Rappler reported that the shift would lead to an additional P44 billion to P72 billion and such expenses would result in a downgrade of the country’s credit ratings.

 

“We are now moving to connect the…lagging regions into the mainstream economy and that momentum of infrastructure improvement in the regions is going to be disrupted,” Pernia said.

 

He warned the government about rushing to federalism and to just “do our homework first in terms of preparing the country, for the economy.”

 

It is expected that President Duterte would make a hard push for federalism in his 3rd State of the Nation Address on July 23. Pernia said economic managers, “are thinking about these concerns, too.
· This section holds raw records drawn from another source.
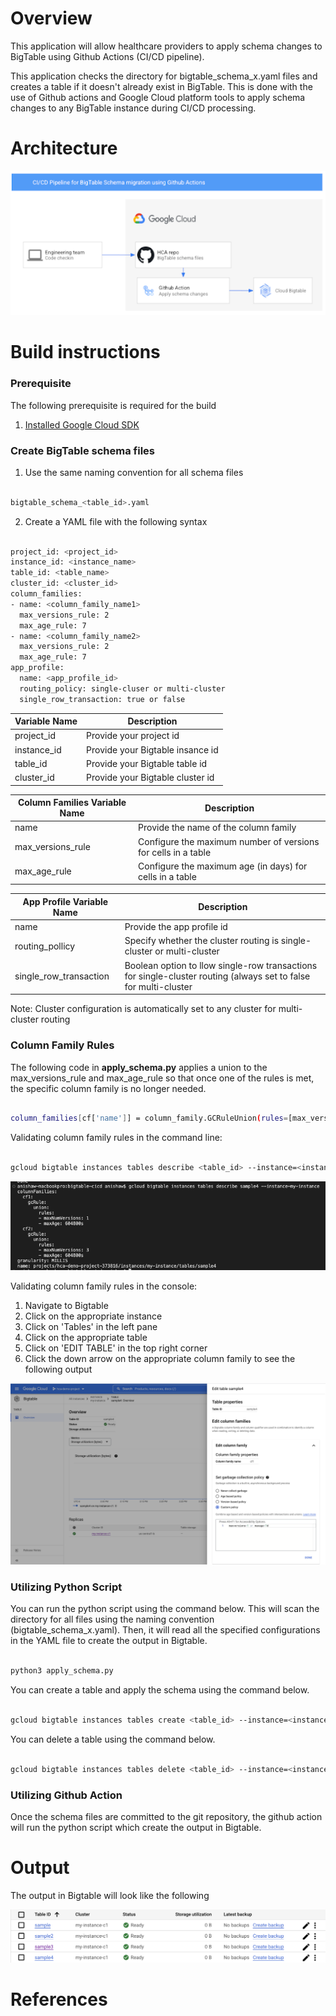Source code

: # Overview
This application will allow healthcare providers to apply schema changes to BigTable using Github Actions (CI/CD pipeline).

This application checks the directory for bigtable_schema_x.yaml files and creates a table if it doesn't already exist in BigTable. This is done with the use of Github actions and Google Cloud platform tools to apply schema changes to any BigTable instance during CI/CD processing.

# Architecture 

![Architecture](./img/arch.png)

# Build instructions
### Prerequisite
The following prerequisite is required for the build

1. [Installed Google Cloud SDK](https://cloud.google.com/sdk/docs/install)

### Create BigTable schema files

1. Use the same naming convention for all schema files
```sh

bigtable_schema_<table_id>.yaml

```

2. Create a YAML file with the following syntax
```sh

project_id: <project_id>
instance_id: <instance_name>
table_id: <table_name>
cluster_id: <cluster_id>
column_families:
- name: <column_family_name1>
  max_versions_rule: 2
  max_age_rule: 7
- name: <column_family_name2>
  max_versions_rule: 2
  max_age_rule: 7
app_profile:
  name: <app_profile_id>
  routing_policy: single-cluser or multi-cluster
  single_row_transaction: true or false

```
|Variable Name|Description|
|---|---|
|project_id|Provide your project id |
|instance_id| Provide your Bigtable insance id |
|table_id| Provide your Bigtable table id |
|cluster_id| Provide your Bigtable cluster id |

|Column Families Variable Name|Description|
|---|---|
|name|Provide the name of the column family|
|max_versions_rule|Configure the maximum number of versions for cells in a table|
|max_age_rule|Configure the maximum age (in days) for cells in a table|

|App Profile Variable Name|Description|
|---|---|
|name|Provide the app profile id|
|routing_pollicy|Specify whether the cluster routing is single-cluster or multi-cluster|
|single_row_transaction|Boolean option to llow single-row transactions for single-cluster routing (always set to false for multi-cluster|

Note: Cluster configuration is automatically set to any cluster for multi-cluster routing

### Column Family Rules
The following code in **apply_schema.py** applies a union to the max_versions_rule and max_age_rule so that once one of the rules is met, the specific column family is no longer needed.

```sh

column_families[cf['name']] = column_family.GCRuleUnion(rules=[max_versions_rule, max_age_rule_])

```

Validating column family rules in the command line:

```sh

gcloud bigtable instances tables describe <table_id> --instance=<instance_id>

```
![cf_rule_command](./img/cf_rule_command.png)

Validating column family rules in the console:

1. Navigate to Bigtable
2. Click on the appropriate instance
3. Click on 'Tables' in the left pane
4. Click on the appropriate table
5. Click on 'EDIT TABLE' in the top right corner 
6. Click the down arrow on the appropriate column family to see the following output

![cf_rule_console](./img/cf_rule_console.png)

### Utilizing Python Script 
You can run the python script using the command below. This will scan the directory for all files using the naming convention (bigtable_schema_x.yaml). Then, it will read all the specified configurations in the YAML file to create the output in Bigtable.

```sh

python3 apply_schema.py

```

You can create a table and apply the schema using the command below.

```sh

gcloud bigtable instances tables create <table_id> --instance=<instance_id> --column-families=<bigtable_schema_x.yaml>

```

You can delete a table using the command below.

```sh

gcloud bigtable instances tables delete <table_id> --instance=<instance_id>

```

### Utilizing Github Action
Once the schema files are committed to the git repository, the github action will run the python script which create the output in Bigtable.

# Output 
The output in Bigtable will look like the following 

![Bigtable Table](./img/output.png)


# References
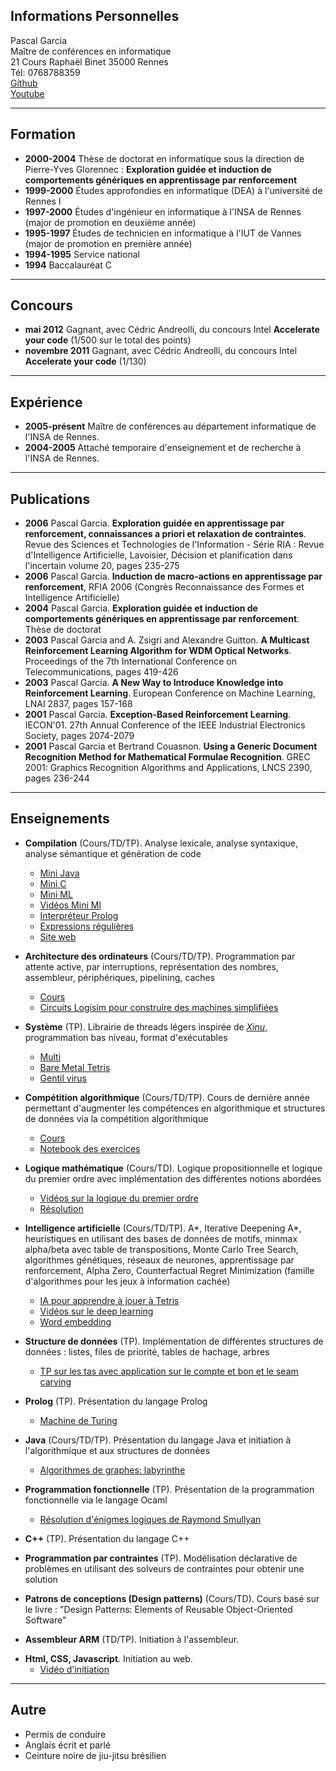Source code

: ## Informations Personnelles
Pascal Garcia  
Maître de conférences en informatique  
21 Cours Raphaël Binet 35000 Rennes  
Tél: 0768788359  
[Github](https://github.com/lascar-pacagi?tab=repositories)  
[Youtube](https://www.youtube.com/channel/UCuCBjHqklSZkgH7kGyLBYkw/playlists)  

---------------------

## Formation
- **2000-2004** Thèse de doctorat en informatique sous la direction de Pierre-Yves Glorennec : **Exploration guidée et induction de comportements génériques en apprentissage par renforcement**
- **1999-2000** Études approfondies en informatique (DEA) à l'université de Rennes I
- **1997-2000** Études d'ingénieur en informatique à l'INSA de Rennes (major de promotion en deuxième année)
- **1995-1997** Études de technicien en informatique à l'IUT de Vannes (major de promotion en première année)
- **1994-1995** Service national
- **1994** Baccalauréat C

---------------------

## Concours
- **mai 2012** Gagnant, avec Cédric Andreolli, du concours Intel **Accelerate your code** (1/500 sur le total des points)
- **novembre 2011** Gagnant, avec Cédric Andreolli, du concours Intel **Accelerate your code** (1/130)

---------------------

## Expérience
- **2005-présent** Maître de conférences au département informatique de l'INSA de Rennes.  
- **2004-2005** Attaché temporaire d'enseignement et de recherche à l'INSA de Rennes.

---------------------

## Publications
- **2006** Pascal Garcia. **Exploration guidée en apprentissage par renforcement, connaissances a priori et relaxation de contraintes**. Revue des Sciences et Technologies de l'Information - Série RIA : Revue d'Intelligence Artificielle, Lavoisier, Décision et planification dans l'incertain volume 20, pages 235-275
- **2006** Pascal Garcia. **Induction de macro-actions en apprentissage par renforcement**, RFIA 2006 (Congrès Reconnaissance des Formes et Intelligence Artificielle) 
- **2004** Pascal Garcia. **Exploration guidée et induction de comportements génériques en apprentissage par renforcement**. Thèse de doctorat
- **2003** Pascal Garcia and A. Zsigri and Alexandre Guitton. **A Multicast Reinforcement Learning Algorithm for WDM Optical Networks**. Proceedings of the 7th International Conference on Telecommunications, pages 419-426
- **2003** Pascal Garcia. **A New Way to Introduce Knowledge into Reinforcement Learning**. European Conference on Machine Learning, LNAI 2837, pages 157-168
- **2001** Pascal Garcia. **Exception-Based Reinforcement Learning**. IECON'01. 27th Annual Conference of the IEEE Industrial Electronics Society, pages 2074-2079
- **2001** Pascal Garcia et Bertrand Couasnon. **Using a Generic Document Recognition Method for Mathematical Formulae Recognition**. GREC 2001: Graphics Recognition Algorithms and Applications, LNCS 2390, pages 236-244

---------------------

## Enseignements
- **Compilation** (Cours/TD/TP). Analyse lexicale, analyse syntaxique, analyse sémantique et génération de code        
    - [Mini Java](https://github.com/lascar-pacagi/MiniJava)
    - [Mini C](https://github.com/lascar-pacagi/mini-c)
    - [Mini ML](https://github.com/lascar-pacagi/MlToBytecode)
    - [Vidéos Mini Ml](https://www.youtube.com/watch?v=F9MhBISX10s&list=PLtBfb4Y2n-pTaqWscPpHwskBHOxdQHiHY)
    - [Interpréteur Prolog](https://github.com/lascar-pacagi/Prolog)
    - [Expressions régulières](https://github.com/lascar-pacagi/regex)
    - [Site web](https://www.mrcoder.org/fr/)

- **Architecture des ordinateurs** (Cours/TD/TP). Programmation par attente active, par interruptions, représentation des nombres, assembleur, périphériques, pipelining, caches
    - [Cours](https://github.com/lascar-pacagi/ComputerArchitecture)
    - [Circuits Logisim pour construire des machines simplifiées](https://github.com/lascar-pacagi/Logisim)

- **Système** (TP). Librairie de threads légers inspirée de [*Xinu*](https://xinu.cs.purdue.edu/?msclkid=28f145b9a61b11ecb67a7e9d29fe66bb), programmation bas niveau, format d'exécutables
    - [Multi](https://github.com/lascar-pacagi/Multi)
    - [Bare Metal Tetris](https://github.com/lascar-pacagi/BareMetalTetris)
    - [Gentil virus](https://github.com/lascar-pacagi/GentilVirus)

- **Compétition algorithmique** (Cours/TD/TP). Cours de dernière année permettant d'augmenter les compétences en algorithmique et structures de données via la compétition algorithmique
    - [Cours](https://github.com/lascar-pacagi/CompetitiveProgramming)
    - [Notebook des exercices](https://github.com/lascar-pacagi/CompetitiveProgramming/blob/main/notebook/algocomp.ipynb)

- **Logique mathématique** (Cours/TD). Logique propositionnelle et logique du premier ordre avec implémentation des différentes notions abordées
    - [Vidéos sur la logique du premier ordre](https://www.youtube.com/watch?v=4zNqAVL5aK8&list=PLtBfb4Y2n-pTGKwRmxXyroT76cwNiU9to)
    - [Résolution](https://github.com/lascar-pacagi/Resolution)

- **Intelligence artificielle** (Cours/TD/TP). A\*, Iterative Deepening A\*, heuristiques en utilisant des bases de données de motifs, minmax alpha/beta avec table de transpositions, Monte Carlo Tree Search, algorithmes génétiques, réseaux de neurones, apprentissage par renforcement, Alpha Zero, Counterfactual Regret Minimization (famille d'algorithmes pour les jeux à information cachée)
    - [IA pour apprendre à jouer à Tetris](https://github.com/lascar-pacagi/TetrisAI)
    - [Vidéos sur le deep learning](https://www.youtube.com/watch?v=pzXTrl3hSaY&list=PLtBfb4Y2n-pR8529FY6A_gvUCf62G-IKR)
    - [Word embedding](https://github.com/lascar-pacagi/word2vec)

- **Structure de données** (TP). Implémentation de différentes structures de données : listes, files de priorité, tables de hachage, arbres
    - [TP sur les tas avec application sur le compte et bon et le seam carving](https://github.com/lascar-pacagi/Heap)

- **Prolog** (TP). Présentation du langage Prolog
    - [Machine de Turing](https://github.com/lascar-pacagi/Turing)

- **Java** (Cours/TD/TP). Présentation du langage Java et initiation à l'algorithmique et aux structures de données
    - [Algorithmes de graphes: labyrinthe](https://github.com/lascar-pacagi/Maze)

- **Programmation fonctionnelle** (TP). Présentation de la programmation fonctionnelle via le langage Ocaml
    - [Résolution d'énigmes logiques de Raymond Smullyan](https://github.com/lascar-pacagi/Puzzle-Smullyan)
<!-- -->

- **C++** (TP). Présentation du langage C++ 

<!-- -->


- **Programmation par contraintes** (TP). Modélisation déclarative de problèmes en utilisant des solveurs de contraintes pour obtenir une solution

<!-- -->

- **Patrons de conceptions (Design patterns)** (Cours/TD). Cours basé sur le livre : "Design Patterns: Elements of Reusable Object-Oriented Software"

<!-- -->

- **Assembleur ARM** (TD/TP). Initiation à l'assembleur.

<!-- -->

- **Html, CSS, Javascript**. Initiation au web.
    - [Vidéo d'initiation](https://www.youtube.com/watch?v=e-m7maxZjCs&t=4s)

---------------------

## Autre
- Permis de conduire
- Anglais écrit et parlé
- Ceinture noire de jiu-jitsu brésilien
It’s a presidential decision.”

 

Rappler said other economists have voiced their concerns about shifting to federalism. University of Asia and the Pacific senior economists Victor Abola and Bernardo Villegas said the country might experience hyperinflation under federalism.

 

It added that a survey by Pulse Asia showed that majority of Filipinos reject the shift to a federal form of government and the Social Weather Station also revealed that only 1 in 4 Filipinos know about the federal system of government. The survey showed that 37% agreed with the federal system of government, 29% disagreed, and 34% were undecided.

 

Roque’s counter

 

Presidential Spokesman Roque insists that federalism would have no effect on the government's budget and would not harm the economy. "The shift to federalism, we reiterate, would have no adverse effect on the Philippine economy. Our budget would remain the same," he said on Wednesday, July 18, in a statement.

 

Without citing any data or source of analysis, Roque explained that national projects would simply be funded by the budgets of local government units.

 

"Identified national projects would be devolved and transferred to the internal revenue allotment (IRA) of local government units. These projects include maintenance of barangay roads and bridges, water supply services, barangay health centers and daycare centers, solid waste disposal system of municipalities, among others," he said.

 

Roque added that the Palace has "discussed and clarified the matter" with Pernia.

 

But Roque's explanation of why federalism wouldn't change the national budget or harm the economy far from covers points raised by economic experts warning of the dangers of the shift.

 

Some economists foresee federalism causing hyperinflation if the government is unable to control spending by local governments given their new sources of income and new powers.

 

Rosario Manasan, senior research fellow of the Philippine Institute for Development Studies, NEDA’s think tank, said the government would have to fork up an additional P44-72 billion for the shift to federalism to be used in salaries of governors and vice governors of the states, senators – whose numbers would increase under a federal government, politicians' staff, and the offices' operating expenses.

 

Rappler’s close reading of the draft federal constitution of the Consultative Committee (Con-Com) shows the cost could be even higher since the committee also created 4 high courts, 6 constitutional commissions, and 18 regional legislative assemblies and the cost of holding a plebiscite to vote on the new constitution, plus elections of the transitional president and vice president as called for in the Con-Com draft.

 

BBL can work

 

Senate Minority Leader Franklin Drilon said the proposed Bangsamoro Basic Law (BBL), which Senate is about to finish, is proof that a region can achieve self-governance without a shift to federalism.

 

BBL is proof that we do not need federalism or amending the Constitution in order to achieve the self-governance or the benefits of federalism that is being presented to the people. Why? The BBL grants self-governance,” Drilon said last July 18.

 

"It's clear we do not need a federal system to achieve what we want to do. And the present Constitution allows the alleged benefits of federalism to be done by legislation," he added in a mix of English and Filipino.